Diana se quedó estupefacta. Intuía que lo decía en serio. ¿Que había producido este cambio?
—Yo quería hacerte feliz —prosiguió Mervyn—. Era lo único que deseaba desde la primera vez que estuvimos juntos. Nunca quise que fueras desgraciada. No es justo que seas infeliz. Te mereces la felicidad porque tú la das. Basta que entres en un sitio para que la gente sonría.
Los ojos de Diana se llenaron de lágrimas. Sabía que era cierto: la gente disfrutaba mirándola.
—Es un pecado entristecerte —dijo Mervyn—. No lo volveré a hacer.

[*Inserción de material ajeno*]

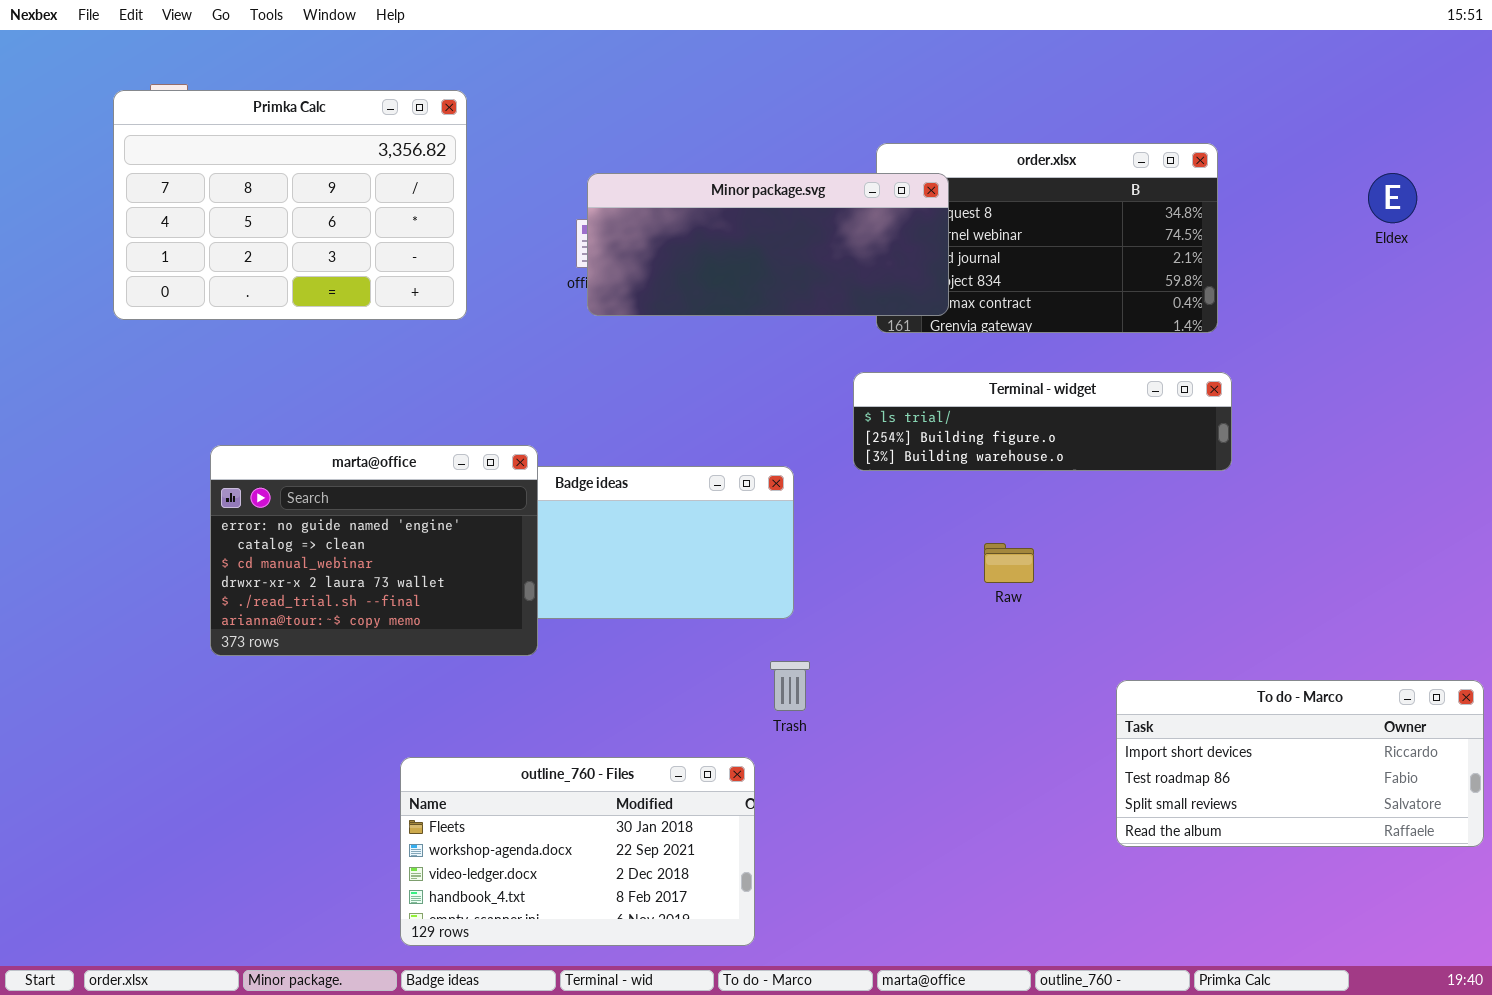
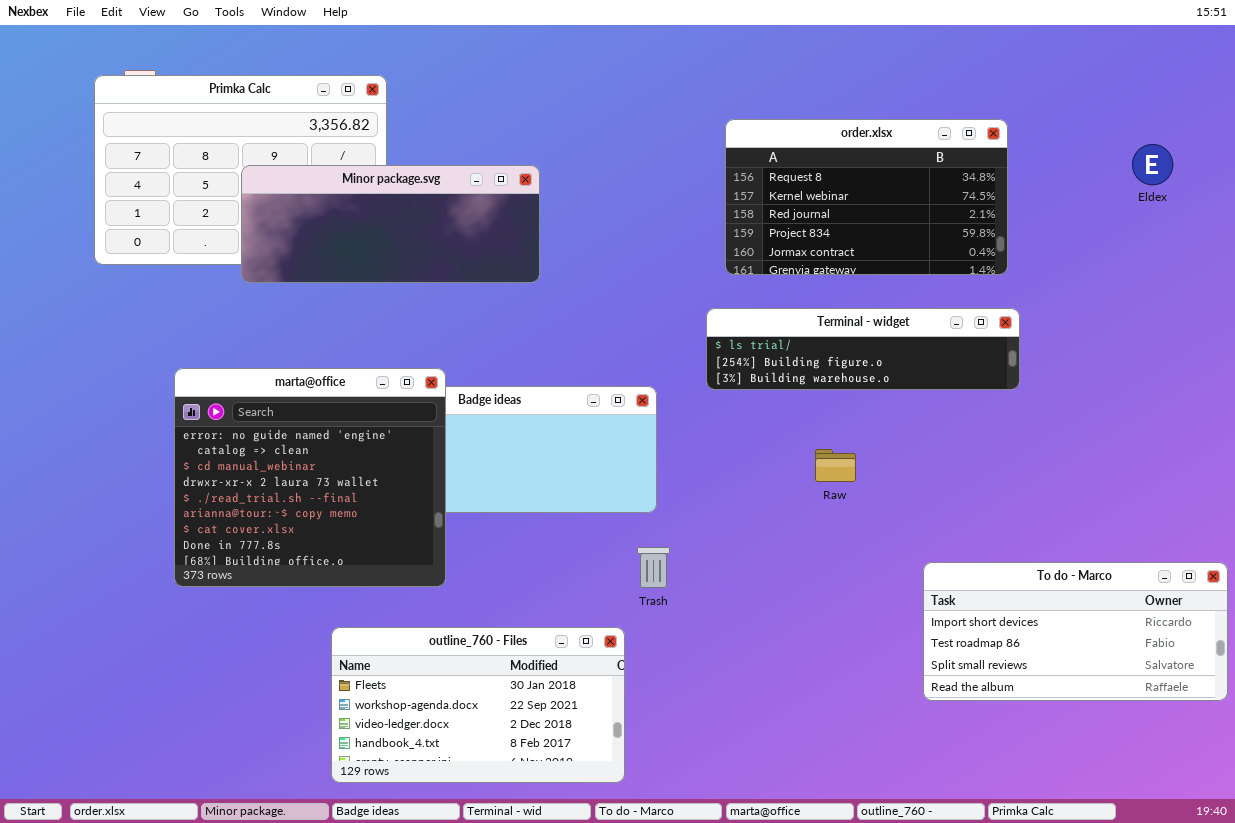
Minor package.svg: [587,173,949,316] -> [241,165,540,283], moved
marta@office: [210,445,538,656] -> [174,368,446,587], resized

¿Iba a prometer que sería bueno, se preguntó Diana, con una punzada de temor? ¿Iba a suplicar que volviera con él? Ni siquiera deseaba que se lo pidiera.
—No pienso volver contigo —dijo, nerviosa.
Mervvn hizo caso omiso de la frase.
—¿Mark te hace feliz? —preguntó.
Ella asintió con la cabeza.
—¿Será bueno contigo?
—Sí, sé que lo será.
—No habléis de mí como si no estuviera presente! —exclamó Mark.
Diana cogió la mano de Mark.
—Nos queremos —dijo a Mervyn.
—Sí —por primera vez, una levísima expresión de desdén cruzó por el rostro de Mervyn, pero enseguida desapareció—. Sí, me parece que sí.
¿Se estaba ablandando? Nunca se había portado así. ¿Tenía algo que ver la viuda con la transformación?
—¿Te dijo la señora Lenehan que vinieras a hablar conmigo? —preguntó Diana, suspicaz.
—No, pero sabe lo que voy a decir.
—Me gustaría que se diera prisa en soltarlo —dijo Mark.
—Tranquilo, chico… Diana todavía es mi mujer —dijo Mervyn en tono desdeñoso.